STUDY TEXT =>
= Beginning of Section =

In addition to R scripts, RStudio offers optimized editing for:

  • Text
    • JS
    • CSS
    • Python
  • Markdown
  • Presentation
  • C++

RStudio

RStudio is also an excellent tool for reproducible research.

  • Project management
  • Package building and freezing
  • Document generation

Projects

All tabs opened will remain open when you revisit the project.

You can have multiple projects running at the same time

  • i.e. multiple RStudio instances

Help you get more organized.

Help you get more reproducible.

File/New Project

Setup a project on your own

The Basics

Everything in R is an object.

You must create an object and you can then call on the object.

  • Always be sure to name objects something other than function names!
numList = 1:5

numList
## [1] 1 2 3 4 5
  • <- is the classic assignment operator.
numList * 5
## [1]  5 10 15 20 25

Lets Try Section 1

Object Types

R has many different kinds of objects:

Item

  • Numeric

  • Character

  • Factor/ordered

Data

  • Data frame

  • Matrix

  • List

  • Tibble

The Index

Because R creates objects, each object can be referenced through an index.

Like many other languages, an object’s index is generally accessed using []:

numList[1:3]
## [1] 1 2 3
numList[1:3] * 5
## [1]  5 10 15

For named objects, we can use the $:

head(mtcars$mpg)
## [1] 21.0 21.0 22.8 21.4 18.7 18.1

A Big Index Hint

Just like matrix algebra and dimensional lumber – obj[rows, columns]

mtcars[1, ]
##           mpg cyl disp  hp drat   wt  qsec vs am gear carb
## Mazda RX4  21   6  160 110  3.9 2.62 16.46  0  1    4    4
head(mtcars[, 1])
## [1] 21.0 21.0 22.8 21.4 18.7 18.1
mtcars[1, 1]
## [1] 21

Lets Try Section 2

Operators and Math Functions

Like any other language (or program, for that matter), R has the ability to use operators:

mtcars$mpg[mtcars$cyl == 6 | mtcars$cyl == 8 & mtcars$hp >= 146]
##  [1] 21.0 21.0 21.4 18.7 18.1 14.3 19.2 17.8 16.4 17.3 15.2 10.4 10.4 14.7
## [15] 15.5 15.2 13.3 19.2 15.8 19.7 15.0

And math functions:

sqrt((2 + 2)^2 * (7 / (2 - 1))) * pi
## [1] 33.24749

Lets Try Section 3

Basic Functions

Even with all of the packages that R has, base R is still extremely powerful by itself.

str(numList)
##  int [1:5] 1 2 3 4 5
summary(numList)
##    Min. 1st Qu.  Median    Mean 3rd Qu.    Max. 
##       1       2       3       3       4       5
mean(numList)
## [1] 3

Basic Analyses

cor(mtcars$mpg, mtcars$wt)
## [1] -0.8676594
lm(mpg ~ wt, data = mtcars)
## 
## Call:
## lm(formula = mpg ~ wt, data = mtcars)
## 
## Coefficients:
## (Intercept)           wt  
##      37.285       -5.344

Basic Plotting

plot(mtcars$wt, mtcars$mpg, pch = 19)

= End of Section =

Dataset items

= Beginning of Section =

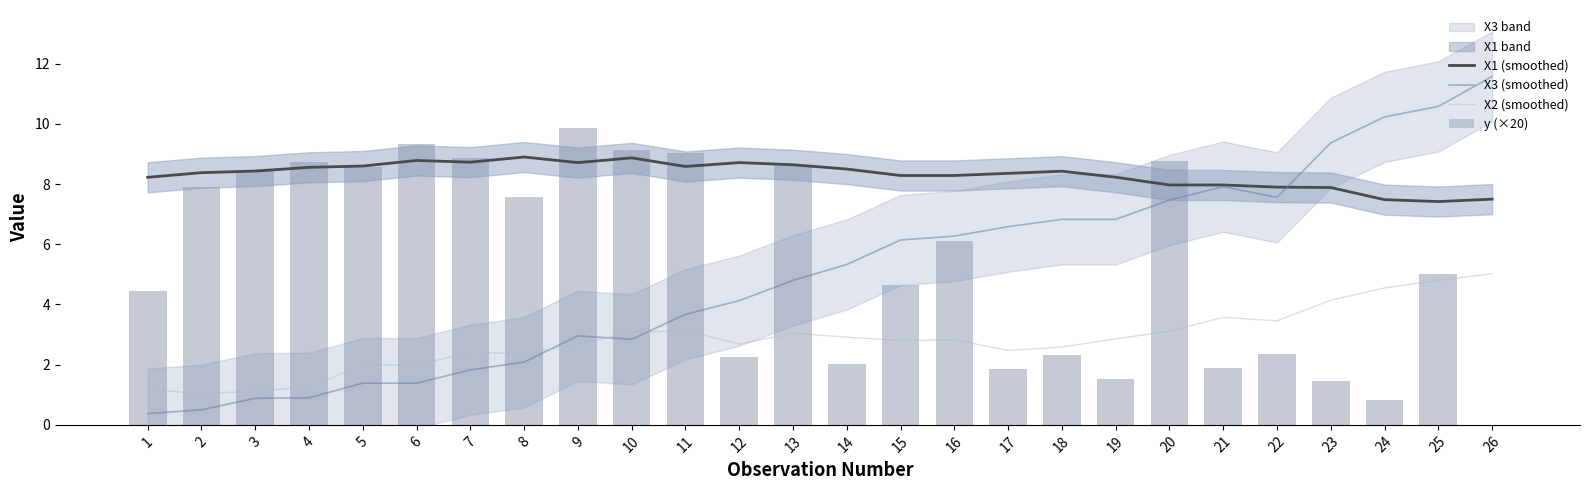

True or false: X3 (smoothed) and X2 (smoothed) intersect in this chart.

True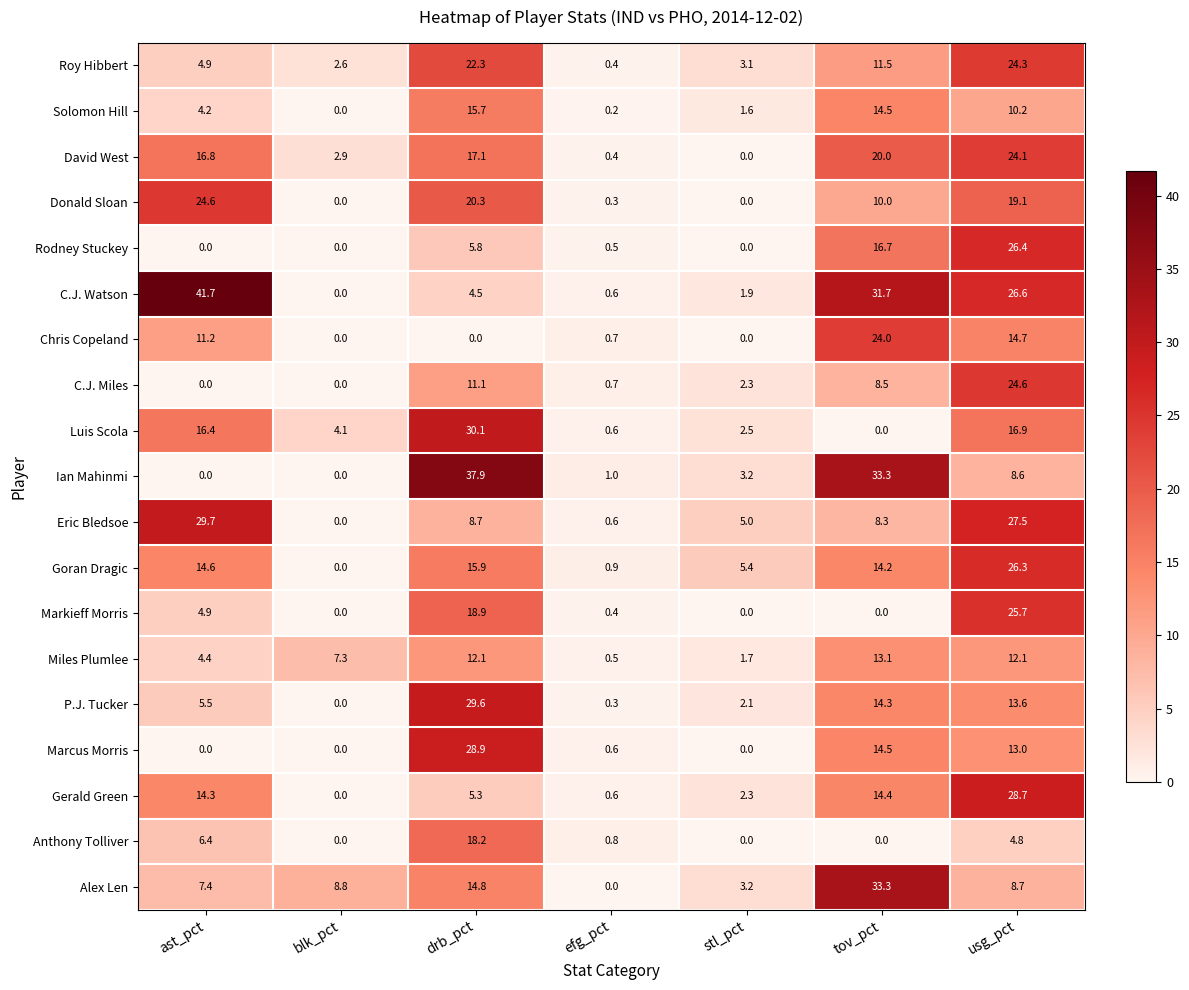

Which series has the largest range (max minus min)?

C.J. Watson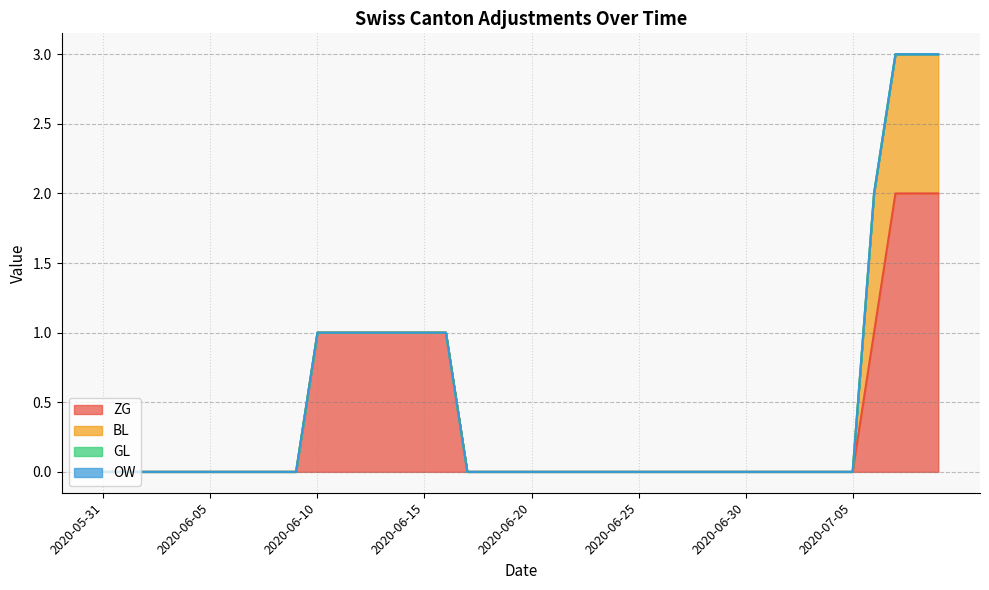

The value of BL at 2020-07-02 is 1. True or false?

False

= End of Section =

YOUR GOAL =>
Please extend the R basics text, starting right after its final line.

OUTPUT OF THE TASK =>
Combining Functions

R allows you to combine functions:

plot(mtcars$wt, mtcars$mpg, pch = 19)
lines(lowess(mtcars$wt, mtcars$mpg), col = "#FF6600", lwd = 2)
abline(lm(mpg ~ wt, data = mtcars), col = "#0099ff", lwd = 2)

Lets Try Section 4

CRAN

The Comprehensive R Archive Network is the “official” package repository for R.

  • There are currently 10577 packages on CRAN.
  • For perspective, R has 200x more functions than SAS.

Finding Information

CRAN Task Views allow you to see a variety of functions associated with topics.

Task View Examples Example Packages
Econometrics wbstats & plm
Finance quantmod & urca
Machine Learning rpart & caret
Natural Language Processing tm & koRpus
Psychometrics lavaan & mirt
Spatial sp & rgdal
Time Series zoo & forecast

Installing packages

From CRAN

install.packages(c("devtools", "dplyr"))

From GitHub:

devtools::install_github("hadley/httr")
  • The devtools package also has the ability to install packages from other repositories (e.g., bitbucket, svn).

Tidyverse

install.packages("tidyverse")
library(tidyverse)

Note: Not for CRC cluster use

Tidyverse - Core

Package Use Case
ggplot2 data visualisation
dplyr data manipulation
tidyr data tidying
readr data import
purrr functional programming
tibble tibbles, a modern re-imagining of data frames

Tidyverse - data manipulation

Package Use Case
hms times
stringr strings
lubridate date/times
forcats factors

Tidyverse - data import

Package Use Case
DBI databases
haven SPSS, SAS and Stata files
httr web apis
jsonlite JSON
readxl .xls and .xlsx files
rvest web scraping
xml2 XML

Tidyverse - modeling

Package Use Case
modelr simple modelling within a pipeline
broom turning models into tidy data

Install the Tidyverse on your own





install.packages("tidyverse")
library(tidyverse)

Modern Approaches For Data Wrangling

We saw a glimpse of what base R has to offer in terms of data manipulation.

As powerful as the indexing approach may be, it can often be messy and slightly confusing to someone who may be interested in using your code (or the future you).

  • Because it is object-oriented, it is inherently more powerful than traditional stats programs.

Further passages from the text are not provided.